Of equal importance is the obligation of corporate entities to uphold ethical values, and especially to eschew the exploitation of the ignorant and the young.
Master O'Hara, who won four gold medals at Champs, told of a pre-Champs conversation he had with Rev Johnson about ordinary people daily doing extraordinary things, which became his inspiration on winning the 200 metres race, to lift his running vest to reveal an undershirt with the words 'Be Extraordinary'.
Nothing is wrong with a bit of celebratory gloating by a young man of his extraordinary achievements. Except that 'Be Extraordinary' is a tag line for advertising by the telecommunications company, Digicel, which just happened to disclose, not long after that race, that it had signed Master O'Hara as a 'brand ambassador', essentially a paid spokesman for Digicel's services and products. Except, too, that Digicel is not a sponsor of Champs - which are organised by the Inter-Secondary Schools Sports Association (ISSA) - and their competitor, LIME, is.

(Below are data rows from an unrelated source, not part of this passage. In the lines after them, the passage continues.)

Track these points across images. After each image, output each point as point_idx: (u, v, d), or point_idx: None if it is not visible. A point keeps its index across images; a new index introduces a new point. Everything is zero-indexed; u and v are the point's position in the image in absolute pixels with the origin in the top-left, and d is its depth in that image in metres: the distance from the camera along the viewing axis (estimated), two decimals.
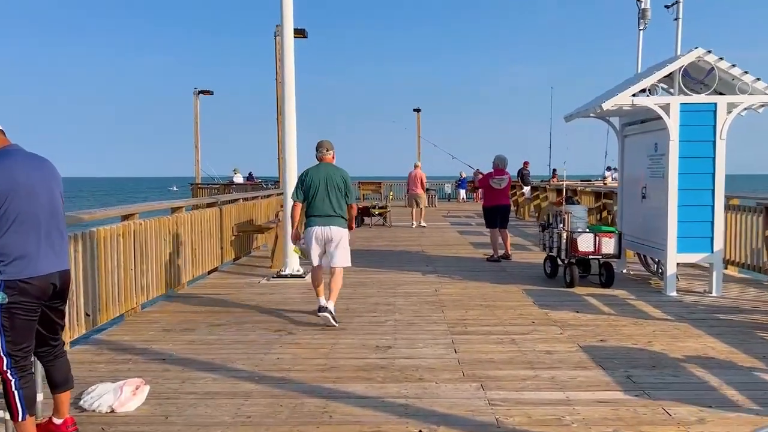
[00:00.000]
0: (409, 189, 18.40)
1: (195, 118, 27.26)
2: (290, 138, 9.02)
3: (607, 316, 6.53)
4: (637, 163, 8.73)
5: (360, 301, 7.42)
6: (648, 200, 8.33)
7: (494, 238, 10.69)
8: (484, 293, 7.82)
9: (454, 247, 12.66)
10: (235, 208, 10.69)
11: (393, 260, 10.86)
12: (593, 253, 8.00)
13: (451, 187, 34.18)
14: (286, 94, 9.01)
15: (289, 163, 9.03)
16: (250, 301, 7.47)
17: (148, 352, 5.38)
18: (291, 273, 8.89)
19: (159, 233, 7.36)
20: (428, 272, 9.48)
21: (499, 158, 10.88)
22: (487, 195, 10.89)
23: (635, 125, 8.88)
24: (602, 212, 12.76)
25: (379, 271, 9.67)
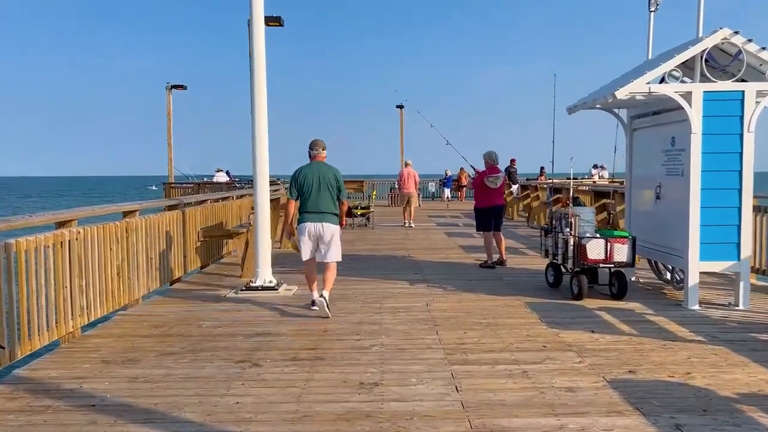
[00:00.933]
0: (402, 188, 17.81)
1: (168, 114, 26.01)
2: (261, 131, 7.97)
3: (629, 338, 5.60)
4: (649, 159, 7.83)
5: (341, 319, 6.41)
6: (663, 201, 7.43)
7: (488, 243, 9.74)
8: (482, 308, 6.86)
9: (443, 251, 11.70)
10: (202, 210, 9.61)
11: (377, 267, 9.87)
12: (604, 261, 7.08)
13: (436, 185, 33.28)
14: (256, 85, 7.96)
15: (260, 161, 7.98)
16: (212, 320, 6.42)
17: (75, 394, 4.33)
18: (262, 285, 7.86)
19: (105, 242, 6.29)
20: (417, 281, 8.50)
21: (491, 154, 9.93)
22: (481, 195, 9.94)
23: (646, 117, 7.98)
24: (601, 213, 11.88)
25: (363, 280, 8.66)
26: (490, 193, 9.80)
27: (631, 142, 8.40)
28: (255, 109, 7.93)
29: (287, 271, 9.46)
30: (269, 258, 8.05)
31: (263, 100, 7.95)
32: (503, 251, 9.87)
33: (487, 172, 9.88)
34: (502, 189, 9.91)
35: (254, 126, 7.95)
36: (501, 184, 9.84)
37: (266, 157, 7.99)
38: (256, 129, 7.94)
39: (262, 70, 8.00)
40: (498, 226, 9.81)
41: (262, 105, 7.93)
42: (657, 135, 7.63)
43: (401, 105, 32.98)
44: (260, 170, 7.96)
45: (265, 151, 7.97)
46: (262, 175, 7.97)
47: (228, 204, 11.23)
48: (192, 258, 9.09)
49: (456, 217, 20.40)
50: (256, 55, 8.00)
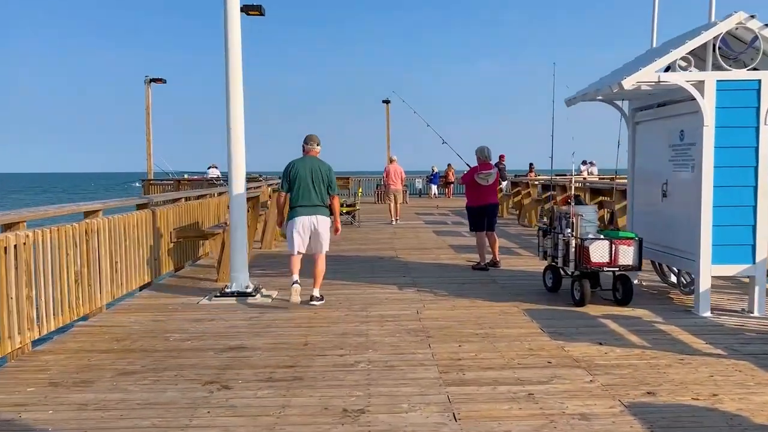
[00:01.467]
0: (389, 184, 17.40)
1: (146, 108, 25.21)
2: (236, 124, 7.35)
3: (641, 351, 5.07)
4: (654, 154, 7.32)
5: (323, 330, 5.83)
6: (670, 199, 6.92)
7: (481, 243, 9.20)
8: (477, 315, 6.30)
9: (433, 252, 11.14)
10: (175, 209, 8.97)
11: (363, 269, 9.29)
12: (608, 265, 6.56)
13: (422, 182, 32.75)
14: (231, 77, 7.32)
15: (235, 156, 7.36)
16: (180, 331, 5.81)
17: (12, 427, 3.71)
18: (238, 290, 7.24)
19: (60, 246, 5.65)
20: (406, 285, 7.94)
21: (483, 150, 9.38)
22: (472, 193, 9.38)
23: (650, 110, 7.46)
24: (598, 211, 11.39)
25: (347, 284, 8.08)
26: (482, 191, 9.25)
27: (634, 136, 7.88)
28: (230, 103, 7.31)
29: (267, 274, 8.87)
30: (246, 261, 7.45)
31: (238, 92, 7.33)
32: (496, 252, 9.33)
33: (478, 168, 9.34)
34: (495, 187, 9.38)
35: (229, 119, 7.32)
36: (493, 182, 9.30)
37: (242, 153, 7.38)
38: (231, 122, 7.31)
39: (238, 60, 7.37)
40: (491, 226, 9.27)
41: (237, 98, 7.31)
42: (663, 128, 7.12)
43: (387, 100, 32.44)
44: (235, 166, 7.35)
45: (240, 146, 7.36)
46: (238, 172, 7.36)
47: (205, 202, 10.59)
48: (164, 261, 8.45)
49: (444, 215, 19.87)
50: (230, 44, 7.36)
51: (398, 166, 17.74)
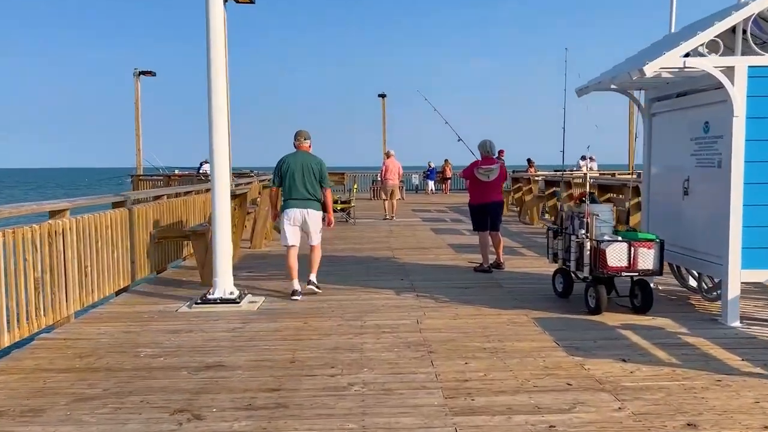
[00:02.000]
0: (386, 180, 16.93)
1: (135, 102, 24.51)
2: (218, 116, 6.72)
3: (671, 370, 4.49)
4: (674, 148, 6.73)
5: (313, 343, 5.23)
6: (693, 197, 6.34)
7: (484, 244, 8.60)
8: (483, 326, 5.71)
9: (432, 251, 10.55)
10: (156, 207, 8.35)
11: (359, 271, 8.69)
12: (627, 269, 5.98)
13: (419, 178, 32.15)
14: (212, 64, 6.67)
15: (218, 150, 6.74)
16: (153, 345, 5.20)
17: None
18: (221, 297, 6.64)
19: (16, 251, 5.03)
20: (404, 290, 7.34)
21: (485, 144, 8.78)
22: (474, 190, 8.78)
23: (668, 100, 6.88)
24: None
25: (341, 288, 7.48)
26: (485, 188, 8.64)
27: (650, 128, 7.29)
28: (212, 92, 6.67)
29: (255, 277, 8.26)
30: (230, 264, 6.83)
31: (221, 81, 6.69)
32: (500, 253, 8.74)
33: (479, 163, 8.74)
34: (499, 183, 8.74)
35: (211, 110, 6.68)
36: (496, 178, 8.66)
37: (226, 146, 6.76)
38: (213, 113, 6.68)
39: (220, 46, 6.72)
40: (495, 226, 8.67)
41: (219, 87, 6.67)
42: (684, 120, 6.53)
43: (383, 94, 31.82)
44: (218, 161, 6.73)
45: (224, 139, 6.74)
46: (221, 167, 6.74)
47: (190, 199, 9.97)
48: (143, 263, 7.83)
49: (442, 212, 19.28)
50: (212, 28, 6.69)
51: (396, 161, 17.34)
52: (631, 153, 25.36)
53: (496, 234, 8.68)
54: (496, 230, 8.67)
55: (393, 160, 17.27)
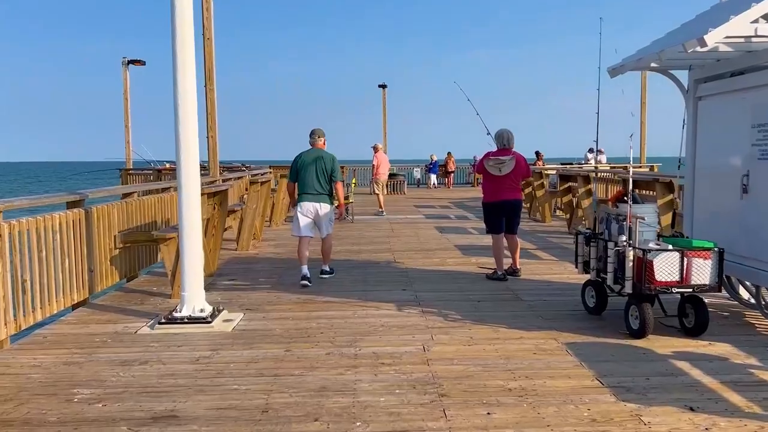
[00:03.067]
0: (379, 174, 16.97)
1: (124, 93, 23.41)
2: (187, 99, 5.62)
3: (759, 425, 3.44)
4: (728, 137, 5.66)
5: (293, 382, 4.18)
6: (754, 196, 5.28)
7: (498, 248, 7.52)
8: (505, 354, 4.66)
9: (437, 254, 9.49)
10: (122, 207, 7.29)
11: (355, 279, 7.64)
12: (679, 284, 4.92)
13: (421, 171, 31.06)
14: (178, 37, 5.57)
15: (185, 141, 5.64)
16: (95, 384, 4.15)
17: None
18: (190, 315, 5.58)
19: None
20: (407, 303, 6.29)
21: (501, 134, 7.70)
22: (487, 186, 7.71)
23: (719, 81, 5.81)
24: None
25: (333, 302, 6.43)
26: (498, 184, 7.56)
27: (695, 113, 6.22)
28: (178, 71, 5.57)
29: (237, 286, 7.22)
30: (200, 276, 5.77)
31: (189, 57, 5.59)
32: (517, 259, 7.67)
33: (489, 154, 7.67)
34: (515, 179, 7.62)
35: (177, 93, 5.59)
36: (512, 172, 7.55)
37: (194, 135, 5.66)
38: (179, 97, 5.58)
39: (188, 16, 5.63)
40: (512, 228, 7.59)
41: (187, 64, 5.58)
42: (742, 104, 5.46)
43: (384, 84, 30.74)
44: (186, 153, 5.62)
45: (192, 127, 5.63)
46: (189, 160, 5.63)
47: (167, 197, 8.90)
48: (105, 272, 6.78)
49: (446, 208, 18.22)
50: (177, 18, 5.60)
51: (384, 154, 17.40)
52: (643, 143, 24.24)
53: (513, 237, 7.61)
54: (512, 233, 7.60)
55: (382, 154, 17.24)
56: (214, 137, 12.24)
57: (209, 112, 12.12)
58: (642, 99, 23.70)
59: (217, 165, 12.44)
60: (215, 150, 12.28)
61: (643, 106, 23.85)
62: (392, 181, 25.91)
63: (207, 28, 11.95)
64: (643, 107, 23.84)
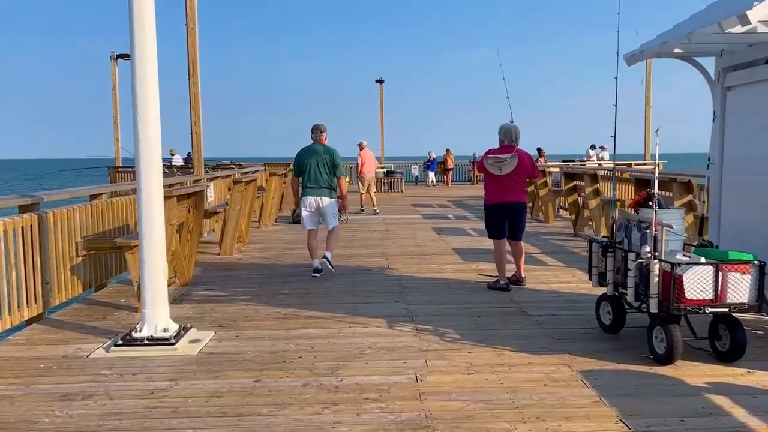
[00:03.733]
0: (364, 172, 16.43)
1: (113, 88, 22.71)
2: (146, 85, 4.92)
3: None
4: (761, 133, 4.99)
5: (258, 424, 3.49)
6: None
7: (499, 255, 6.84)
8: (512, 386, 3.99)
9: (434, 259, 8.81)
10: (85, 210, 6.60)
11: (342, 288, 6.96)
12: (712, 303, 4.25)
13: (419, 169, 30.38)
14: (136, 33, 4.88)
15: (146, 134, 4.94)
16: (26, 426, 3.48)
17: None
18: (151, 335, 4.90)
19: None
20: (399, 318, 5.62)
21: (507, 128, 7.00)
22: (489, 186, 7.02)
23: (751, 69, 5.14)
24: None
25: (316, 317, 5.75)
26: (500, 185, 6.85)
27: (724, 105, 5.55)
28: (136, 52, 4.88)
29: (213, 297, 6.53)
30: (165, 290, 5.09)
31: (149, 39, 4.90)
32: (522, 267, 6.99)
33: (490, 152, 6.99)
34: (519, 179, 6.88)
35: (135, 79, 4.90)
36: (514, 172, 6.83)
37: (156, 129, 4.97)
38: (138, 84, 4.89)
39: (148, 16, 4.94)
40: (515, 233, 6.90)
41: (147, 46, 4.89)
42: None
43: (381, 80, 30.04)
44: (146, 150, 4.92)
45: (153, 119, 4.93)
46: (150, 157, 4.94)
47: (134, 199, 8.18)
48: (65, 282, 6.10)
49: (444, 207, 17.54)
50: None
51: (370, 151, 16.82)
52: (647, 139, 23.54)
53: (517, 243, 6.93)
54: (516, 239, 6.92)
55: (368, 151, 16.66)
56: (199, 133, 11.54)
57: (193, 107, 11.42)
58: (647, 92, 23.02)
59: (202, 163, 11.75)
60: (200, 147, 11.59)
61: (648, 100, 23.17)
62: (389, 179, 25.25)
63: (190, 17, 11.24)
64: (648, 101, 23.15)
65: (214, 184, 11.81)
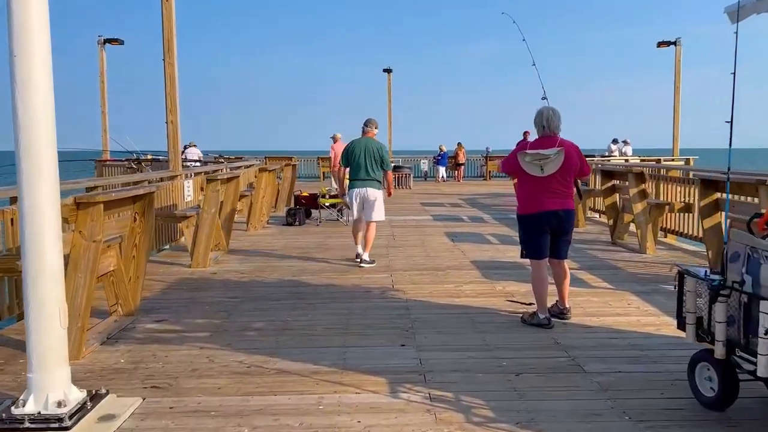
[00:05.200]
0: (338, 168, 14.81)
1: (100, 75, 21.15)
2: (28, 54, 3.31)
3: None
4: None
5: None
6: None
7: (539, 280, 5.19)
8: None
9: (449, 276, 7.19)
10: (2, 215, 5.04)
11: (333, 321, 5.35)
12: None
13: (429, 163, 28.73)
14: None
15: (28, 117, 3.33)
16: None
17: None
18: (39, 412, 3.31)
19: None
20: (406, 375, 4.02)
21: (546, 114, 5.33)
22: (523, 191, 5.35)
23: None
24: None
25: (290, 372, 4.14)
26: (540, 188, 5.16)
27: None
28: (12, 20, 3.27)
29: (159, 335, 4.93)
30: (61, 343, 3.49)
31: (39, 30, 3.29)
32: (566, 294, 5.34)
33: (526, 145, 5.35)
34: (566, 180, 5.19)
35: (11, 39, 3.29)
36: (559, 172, 5.16)
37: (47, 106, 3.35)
38: (14, 41, 3.28)
39: None
40: (559, 251, 5.25)
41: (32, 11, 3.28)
42: None
43: (389, 69, 28.37)
44: (29, 139, 3.32)
45: (39, 94, 3.32)
46: (35, 154, 3.33)
47: None
48: None
49: (456, 206, 15.90)
50: None
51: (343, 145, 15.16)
52: (676, 132, 21.70)
53: (560, 264, 5.29)
54: (559, 257, 5.28)
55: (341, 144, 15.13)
56: (175, 122, 9.97)
57: (168, 92, 9.84)
58: (676, 81, 21.19)
59: (179, 157, 10.18)
60: (176, 138, 10.02)
61: (677, 91, 21.36)
62: (397, 174, 23.64)
63: None
64: (677, 91, 21.34)
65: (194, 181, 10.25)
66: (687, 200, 9.04)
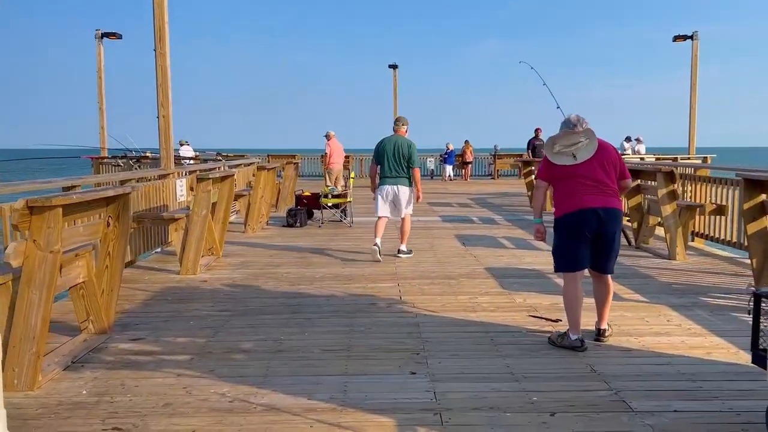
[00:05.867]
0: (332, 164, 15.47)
1: (98, 70, 20.52)
2: None
3: None
4: None
5: None
6: None
7: (574, 297, 4.48)
8: None
9: (462, 285, 6.51)
10: None
11: (332, 340, 4.68)
12: None
13: (435, 162, 28.04)
14: None
15: None
16: None
17: None
18: None
19: None
20: (417, 414, 3.35)
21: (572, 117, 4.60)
22: (560, 191, 4.60)
23: None
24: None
25: (279, 410, 3.47)
26: (575, 182, 4.46)
27: None
28: None
29: (133, 357, 4.27)
30: None
31: None
32: (605, 314, 4.63)
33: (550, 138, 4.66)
34: (608, 172, 4.47)
35: None
36: (596, 159, 4.44)
37: None
38: None
39: None
40: (602, 264, 4.52)
41: None
42: None
43: (394, 65, 27.70)
44: None
45: None
46: None
47: None
48: None
49: (465, 206, 15.20)
50: None
51: (339, 143, 15.65)
52: (692, 129, 20.91)
53: (603, 278, 4.57)
54: (603, 271, 4.55)
55: (336, 142, 15.58)
56: (167, 117, 9.30)
57: (160, 84, 9.17)
58: (692, 77, 20.41)
59: (171, 154, 9.52)
60: (168, 134, 9.36)
61: (694, 87, 20.58)
62: None
63: None
64: (694, 88, 20.56)
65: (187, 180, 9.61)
66: (719, 201, 8.33)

Further, there is Rev Johnson's insistence that he knew nothing of Master O'Hara's contractual arrangement with Digicel, which would mean that he would not have knowingly endorsed the athlete's action. We are sure that even at his young age, Master O'Hara would not plead ignorance of the concept of ambush marketing, or that he does not have an instinctive sense of right or wrong. Nor would he not understand why many people believe, even if vulgarly induced, his action was deliberate and why, perhaps, LIME, and other sponsors of Champs, would not have been amused.
Perhaps, too, as an athlete and student, Master O'Hara would have heard, and embraced, the concept of fair play and that despite his school's ambition to win Champs, its leaders would have emphasised that athletics and competition among schools are extra-curricular activities aimed at forming well-rounded citizens. Then Master O'Hara has squared his supposed commercially unprompted action with the statement by Digicel's head of marketing, Peter Lloyd, that nothing the company did was "illegal", but "in celebration of Michael O'Hara who embodies our brand promise, which happens to be 'Be Extraordinary'".
Give Master O'Hara the benefit of the doubt about acting of his own volition after what may have been untextured and uncontextualised remarks by Rev Johnson about extraordinary people. Yet, what he did has brought him face to face with the issues of fair play, morality, copyright, trademark, intellectual property, the law and just maybe, truth. Rev Johnson has much to discuss with his fellow Calabar governors when they next discuss curriculum development. But these issues need not wait for such formal processes before they are talked about with students. Digicel should be a participant in this conversation.